Hacker News

You can run plenty of models on a $10K machine or even a lot less than that, it all depends how much you want to wait for results. Streaming weights from SSD storage using mmap() is already a reality when running the largest and sparsest models. You can save even more on memory by limiting KV caching at the cost of extra compute, and there may be ways to push RAM savings even higher simply by tweaking the extent to which model activations are recomputed as needed.

kristopolous 5 hours ago [ - ]

Yeah there's a lot of people that advocate for really slow inference on cheap infra.
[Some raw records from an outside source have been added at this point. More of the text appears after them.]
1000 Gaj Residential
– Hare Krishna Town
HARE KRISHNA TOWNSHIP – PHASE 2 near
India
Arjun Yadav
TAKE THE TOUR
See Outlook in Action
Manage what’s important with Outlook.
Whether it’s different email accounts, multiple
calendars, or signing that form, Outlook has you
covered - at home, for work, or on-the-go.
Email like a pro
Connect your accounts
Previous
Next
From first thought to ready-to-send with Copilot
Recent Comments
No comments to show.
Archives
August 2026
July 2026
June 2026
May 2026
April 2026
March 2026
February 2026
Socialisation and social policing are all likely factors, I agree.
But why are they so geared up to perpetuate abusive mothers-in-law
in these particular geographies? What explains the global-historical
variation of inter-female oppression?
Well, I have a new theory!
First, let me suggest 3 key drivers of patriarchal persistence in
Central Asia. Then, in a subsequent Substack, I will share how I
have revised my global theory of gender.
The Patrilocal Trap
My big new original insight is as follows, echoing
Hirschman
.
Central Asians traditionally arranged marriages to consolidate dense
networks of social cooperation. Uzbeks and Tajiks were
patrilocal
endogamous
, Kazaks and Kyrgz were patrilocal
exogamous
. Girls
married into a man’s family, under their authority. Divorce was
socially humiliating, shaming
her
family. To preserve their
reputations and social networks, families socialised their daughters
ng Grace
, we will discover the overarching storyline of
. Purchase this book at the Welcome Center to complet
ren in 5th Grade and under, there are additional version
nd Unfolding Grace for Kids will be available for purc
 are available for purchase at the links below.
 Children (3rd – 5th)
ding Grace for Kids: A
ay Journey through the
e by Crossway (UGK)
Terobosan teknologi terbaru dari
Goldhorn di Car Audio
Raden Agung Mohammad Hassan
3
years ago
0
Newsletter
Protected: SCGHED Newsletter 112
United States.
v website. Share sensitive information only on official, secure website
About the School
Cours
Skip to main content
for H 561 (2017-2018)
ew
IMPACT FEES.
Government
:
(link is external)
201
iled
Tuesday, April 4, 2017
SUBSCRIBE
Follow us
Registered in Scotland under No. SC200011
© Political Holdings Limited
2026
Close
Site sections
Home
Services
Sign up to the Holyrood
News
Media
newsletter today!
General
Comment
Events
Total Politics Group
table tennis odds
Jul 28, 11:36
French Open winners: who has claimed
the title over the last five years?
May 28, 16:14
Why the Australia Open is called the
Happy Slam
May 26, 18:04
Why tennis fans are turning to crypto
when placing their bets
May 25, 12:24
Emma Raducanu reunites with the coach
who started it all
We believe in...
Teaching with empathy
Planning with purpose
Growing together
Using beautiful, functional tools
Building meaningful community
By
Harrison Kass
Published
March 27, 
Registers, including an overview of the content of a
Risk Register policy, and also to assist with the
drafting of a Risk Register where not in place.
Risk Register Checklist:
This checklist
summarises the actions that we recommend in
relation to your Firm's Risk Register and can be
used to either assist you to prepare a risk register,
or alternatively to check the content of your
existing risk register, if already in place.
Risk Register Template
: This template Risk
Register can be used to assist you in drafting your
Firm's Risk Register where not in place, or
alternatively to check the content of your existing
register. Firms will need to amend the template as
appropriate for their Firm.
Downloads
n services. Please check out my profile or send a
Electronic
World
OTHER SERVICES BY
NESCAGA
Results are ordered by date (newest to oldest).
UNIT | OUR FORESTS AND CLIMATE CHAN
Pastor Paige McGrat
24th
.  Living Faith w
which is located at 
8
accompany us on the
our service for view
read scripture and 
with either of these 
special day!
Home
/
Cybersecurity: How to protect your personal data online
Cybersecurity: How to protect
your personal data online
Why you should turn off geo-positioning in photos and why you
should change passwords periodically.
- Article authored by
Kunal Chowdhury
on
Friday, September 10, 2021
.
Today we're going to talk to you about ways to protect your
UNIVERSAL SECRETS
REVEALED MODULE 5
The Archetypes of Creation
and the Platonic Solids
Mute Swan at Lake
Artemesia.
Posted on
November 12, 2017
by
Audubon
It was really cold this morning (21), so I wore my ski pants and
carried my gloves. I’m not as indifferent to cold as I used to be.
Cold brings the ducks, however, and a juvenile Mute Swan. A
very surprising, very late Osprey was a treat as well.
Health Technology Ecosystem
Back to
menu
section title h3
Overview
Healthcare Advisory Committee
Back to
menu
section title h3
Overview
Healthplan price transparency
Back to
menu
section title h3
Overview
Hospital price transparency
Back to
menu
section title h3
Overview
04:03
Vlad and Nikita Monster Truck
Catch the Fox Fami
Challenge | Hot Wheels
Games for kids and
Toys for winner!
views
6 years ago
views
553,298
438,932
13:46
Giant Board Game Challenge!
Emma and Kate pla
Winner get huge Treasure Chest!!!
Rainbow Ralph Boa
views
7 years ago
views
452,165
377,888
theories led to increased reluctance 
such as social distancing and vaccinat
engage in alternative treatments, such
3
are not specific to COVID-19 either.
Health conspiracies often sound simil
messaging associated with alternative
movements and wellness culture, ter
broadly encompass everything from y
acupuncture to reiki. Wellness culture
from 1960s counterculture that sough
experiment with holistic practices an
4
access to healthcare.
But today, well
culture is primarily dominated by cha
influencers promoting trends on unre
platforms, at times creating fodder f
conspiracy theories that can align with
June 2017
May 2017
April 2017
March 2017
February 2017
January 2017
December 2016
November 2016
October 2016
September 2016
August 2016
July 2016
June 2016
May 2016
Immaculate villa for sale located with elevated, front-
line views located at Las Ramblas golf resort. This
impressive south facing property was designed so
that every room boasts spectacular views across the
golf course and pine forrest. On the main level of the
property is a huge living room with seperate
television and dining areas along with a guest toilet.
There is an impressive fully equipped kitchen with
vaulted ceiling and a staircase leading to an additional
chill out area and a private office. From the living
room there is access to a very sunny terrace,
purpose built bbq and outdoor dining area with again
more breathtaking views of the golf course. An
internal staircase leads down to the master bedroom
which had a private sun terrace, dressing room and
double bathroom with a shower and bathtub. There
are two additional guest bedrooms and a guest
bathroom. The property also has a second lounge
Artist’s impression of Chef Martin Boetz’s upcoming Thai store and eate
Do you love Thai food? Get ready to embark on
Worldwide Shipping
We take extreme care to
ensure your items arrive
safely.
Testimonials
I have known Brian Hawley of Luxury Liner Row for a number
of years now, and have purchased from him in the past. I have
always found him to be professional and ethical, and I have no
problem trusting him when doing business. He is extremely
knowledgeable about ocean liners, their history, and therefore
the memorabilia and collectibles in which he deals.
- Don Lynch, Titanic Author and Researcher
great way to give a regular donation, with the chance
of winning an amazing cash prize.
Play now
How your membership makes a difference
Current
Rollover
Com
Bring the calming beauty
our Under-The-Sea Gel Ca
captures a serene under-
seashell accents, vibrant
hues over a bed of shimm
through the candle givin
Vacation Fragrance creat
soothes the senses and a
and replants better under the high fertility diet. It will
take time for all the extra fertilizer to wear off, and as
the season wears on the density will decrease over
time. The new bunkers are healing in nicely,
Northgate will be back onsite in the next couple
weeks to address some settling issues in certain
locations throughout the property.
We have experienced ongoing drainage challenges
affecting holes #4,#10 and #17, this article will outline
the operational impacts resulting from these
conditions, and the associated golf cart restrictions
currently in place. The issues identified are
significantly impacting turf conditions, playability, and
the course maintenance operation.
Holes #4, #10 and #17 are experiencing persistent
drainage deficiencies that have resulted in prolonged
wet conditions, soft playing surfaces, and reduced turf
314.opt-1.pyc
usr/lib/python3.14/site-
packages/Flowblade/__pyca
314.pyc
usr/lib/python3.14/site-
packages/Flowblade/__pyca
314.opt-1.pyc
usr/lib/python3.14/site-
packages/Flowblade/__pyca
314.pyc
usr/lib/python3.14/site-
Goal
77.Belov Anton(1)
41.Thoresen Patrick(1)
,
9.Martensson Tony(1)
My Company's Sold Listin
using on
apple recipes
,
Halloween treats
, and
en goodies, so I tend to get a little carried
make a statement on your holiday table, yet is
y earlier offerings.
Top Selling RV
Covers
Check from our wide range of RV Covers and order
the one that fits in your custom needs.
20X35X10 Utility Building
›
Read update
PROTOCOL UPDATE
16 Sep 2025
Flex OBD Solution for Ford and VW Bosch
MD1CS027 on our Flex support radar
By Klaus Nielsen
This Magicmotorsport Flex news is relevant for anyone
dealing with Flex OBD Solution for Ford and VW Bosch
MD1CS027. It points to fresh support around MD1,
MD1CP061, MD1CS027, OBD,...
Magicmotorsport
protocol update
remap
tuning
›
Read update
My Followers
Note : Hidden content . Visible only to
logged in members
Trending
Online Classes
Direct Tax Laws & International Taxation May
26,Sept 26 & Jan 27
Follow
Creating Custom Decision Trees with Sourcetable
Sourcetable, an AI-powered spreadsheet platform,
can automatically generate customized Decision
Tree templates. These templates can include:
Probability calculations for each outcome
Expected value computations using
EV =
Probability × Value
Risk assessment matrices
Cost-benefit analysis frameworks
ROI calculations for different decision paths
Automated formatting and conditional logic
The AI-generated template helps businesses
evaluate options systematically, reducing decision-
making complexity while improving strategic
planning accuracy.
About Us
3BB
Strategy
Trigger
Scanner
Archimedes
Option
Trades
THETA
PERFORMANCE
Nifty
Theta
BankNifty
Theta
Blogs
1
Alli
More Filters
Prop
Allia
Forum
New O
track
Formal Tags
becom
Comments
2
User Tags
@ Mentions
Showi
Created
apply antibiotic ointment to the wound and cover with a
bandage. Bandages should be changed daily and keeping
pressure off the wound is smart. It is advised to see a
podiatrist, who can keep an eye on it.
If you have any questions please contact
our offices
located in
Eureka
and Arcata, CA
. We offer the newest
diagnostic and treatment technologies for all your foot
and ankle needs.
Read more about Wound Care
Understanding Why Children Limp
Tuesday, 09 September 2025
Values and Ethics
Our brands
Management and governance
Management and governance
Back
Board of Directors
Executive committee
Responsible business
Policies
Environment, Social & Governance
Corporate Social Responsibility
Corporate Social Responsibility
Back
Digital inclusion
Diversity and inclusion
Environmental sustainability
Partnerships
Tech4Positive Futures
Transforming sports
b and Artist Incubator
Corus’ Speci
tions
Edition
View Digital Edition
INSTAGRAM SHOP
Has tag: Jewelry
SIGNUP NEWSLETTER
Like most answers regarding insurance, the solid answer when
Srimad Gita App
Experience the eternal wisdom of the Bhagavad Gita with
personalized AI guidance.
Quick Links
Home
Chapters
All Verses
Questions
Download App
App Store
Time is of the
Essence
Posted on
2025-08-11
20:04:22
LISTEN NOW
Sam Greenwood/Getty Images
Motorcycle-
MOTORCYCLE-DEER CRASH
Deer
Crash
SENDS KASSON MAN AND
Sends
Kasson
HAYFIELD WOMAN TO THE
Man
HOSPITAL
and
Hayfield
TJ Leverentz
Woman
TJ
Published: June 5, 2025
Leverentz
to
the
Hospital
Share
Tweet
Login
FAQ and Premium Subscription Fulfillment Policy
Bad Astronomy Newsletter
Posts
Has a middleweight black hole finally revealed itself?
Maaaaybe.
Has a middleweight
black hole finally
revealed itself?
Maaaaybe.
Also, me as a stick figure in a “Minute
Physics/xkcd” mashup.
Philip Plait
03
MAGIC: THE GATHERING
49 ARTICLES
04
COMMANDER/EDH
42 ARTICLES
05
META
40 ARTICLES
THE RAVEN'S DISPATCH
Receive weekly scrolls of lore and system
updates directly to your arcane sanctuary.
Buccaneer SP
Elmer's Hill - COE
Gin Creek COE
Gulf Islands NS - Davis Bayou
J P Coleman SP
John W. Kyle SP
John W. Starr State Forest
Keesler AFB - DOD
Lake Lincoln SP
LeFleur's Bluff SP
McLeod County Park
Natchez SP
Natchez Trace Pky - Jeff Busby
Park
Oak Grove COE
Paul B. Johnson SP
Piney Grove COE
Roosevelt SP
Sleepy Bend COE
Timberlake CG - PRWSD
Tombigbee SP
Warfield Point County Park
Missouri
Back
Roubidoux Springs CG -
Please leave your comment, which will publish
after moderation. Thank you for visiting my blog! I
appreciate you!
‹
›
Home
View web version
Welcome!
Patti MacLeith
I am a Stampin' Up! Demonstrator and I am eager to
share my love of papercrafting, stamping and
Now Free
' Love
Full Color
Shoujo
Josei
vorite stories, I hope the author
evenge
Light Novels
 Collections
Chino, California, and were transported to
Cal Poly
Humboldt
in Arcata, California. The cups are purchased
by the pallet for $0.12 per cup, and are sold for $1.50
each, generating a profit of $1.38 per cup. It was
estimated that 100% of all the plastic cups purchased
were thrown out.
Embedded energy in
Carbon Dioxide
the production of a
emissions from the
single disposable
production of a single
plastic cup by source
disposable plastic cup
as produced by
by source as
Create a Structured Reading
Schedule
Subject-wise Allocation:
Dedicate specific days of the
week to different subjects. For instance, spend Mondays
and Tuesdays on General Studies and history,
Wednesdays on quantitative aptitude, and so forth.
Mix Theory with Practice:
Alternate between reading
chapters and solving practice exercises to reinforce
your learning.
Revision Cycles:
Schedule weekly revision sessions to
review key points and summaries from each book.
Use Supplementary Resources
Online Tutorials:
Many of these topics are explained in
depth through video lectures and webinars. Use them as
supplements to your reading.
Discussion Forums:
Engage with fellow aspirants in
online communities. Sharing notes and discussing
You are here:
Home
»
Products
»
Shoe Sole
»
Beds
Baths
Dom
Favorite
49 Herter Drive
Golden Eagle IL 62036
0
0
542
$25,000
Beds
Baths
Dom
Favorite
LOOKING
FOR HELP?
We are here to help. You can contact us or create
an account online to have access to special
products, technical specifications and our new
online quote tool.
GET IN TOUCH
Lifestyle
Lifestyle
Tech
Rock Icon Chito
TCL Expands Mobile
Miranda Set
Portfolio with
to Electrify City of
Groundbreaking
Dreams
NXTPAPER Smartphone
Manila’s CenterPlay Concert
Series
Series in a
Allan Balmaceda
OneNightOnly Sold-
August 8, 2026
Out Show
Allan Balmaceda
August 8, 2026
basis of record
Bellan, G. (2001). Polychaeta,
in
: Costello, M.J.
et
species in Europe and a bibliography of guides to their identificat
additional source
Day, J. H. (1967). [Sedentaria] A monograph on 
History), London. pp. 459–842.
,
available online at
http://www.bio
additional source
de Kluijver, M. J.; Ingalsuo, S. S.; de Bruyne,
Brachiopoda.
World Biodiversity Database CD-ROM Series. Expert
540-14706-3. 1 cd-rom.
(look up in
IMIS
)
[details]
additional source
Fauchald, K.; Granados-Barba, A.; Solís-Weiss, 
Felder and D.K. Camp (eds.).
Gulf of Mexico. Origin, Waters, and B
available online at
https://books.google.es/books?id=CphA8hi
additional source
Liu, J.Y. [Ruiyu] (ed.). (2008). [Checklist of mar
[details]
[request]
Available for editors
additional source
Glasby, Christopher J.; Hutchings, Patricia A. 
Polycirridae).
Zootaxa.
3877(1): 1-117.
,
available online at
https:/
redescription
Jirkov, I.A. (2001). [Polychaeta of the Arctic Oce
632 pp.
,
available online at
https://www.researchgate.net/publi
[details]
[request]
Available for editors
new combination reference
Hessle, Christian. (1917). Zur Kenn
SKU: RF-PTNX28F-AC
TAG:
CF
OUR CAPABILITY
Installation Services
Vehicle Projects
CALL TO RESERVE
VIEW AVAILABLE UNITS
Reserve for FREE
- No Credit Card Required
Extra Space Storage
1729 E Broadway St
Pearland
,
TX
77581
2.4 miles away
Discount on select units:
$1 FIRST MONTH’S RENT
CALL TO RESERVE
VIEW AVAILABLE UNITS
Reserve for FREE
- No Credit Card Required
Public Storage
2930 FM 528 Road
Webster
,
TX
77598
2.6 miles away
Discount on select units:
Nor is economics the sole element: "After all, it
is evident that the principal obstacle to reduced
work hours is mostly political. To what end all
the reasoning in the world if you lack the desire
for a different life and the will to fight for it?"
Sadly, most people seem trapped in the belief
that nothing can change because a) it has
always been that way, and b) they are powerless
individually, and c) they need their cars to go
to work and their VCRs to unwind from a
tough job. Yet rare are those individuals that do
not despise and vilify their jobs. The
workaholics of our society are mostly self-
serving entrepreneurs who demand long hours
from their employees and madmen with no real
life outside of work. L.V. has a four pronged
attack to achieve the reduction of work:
That's something else that should be expressed in this fidelity

Because honestly I don't care about 0.2 tps for my use cases although I've spoken with many who are fine with numbers like that.

At least the people I've talked to they talk about how if they have a very high confidence score that the model will succeed they don't mind the wait.

Essentially a task failure is 1 in 10, I want to monitor and retry.

If it's 1 in 1000, then I can walk away.

The reality is most people don't have a bearing on what this order of magnitude actually is for a given task. So unless you have high confidence in your confidence score, slow is useless

But sometimes you do...

zozbot234 4 hours ago [ - ]

If you launch enough tasks in parallel you aren't going to care that 1 in 10 failed, as long as the other 9 are good. Just rerun the failed job whenever you get around to it, the infra will still be getting plenty of utilization on the rest.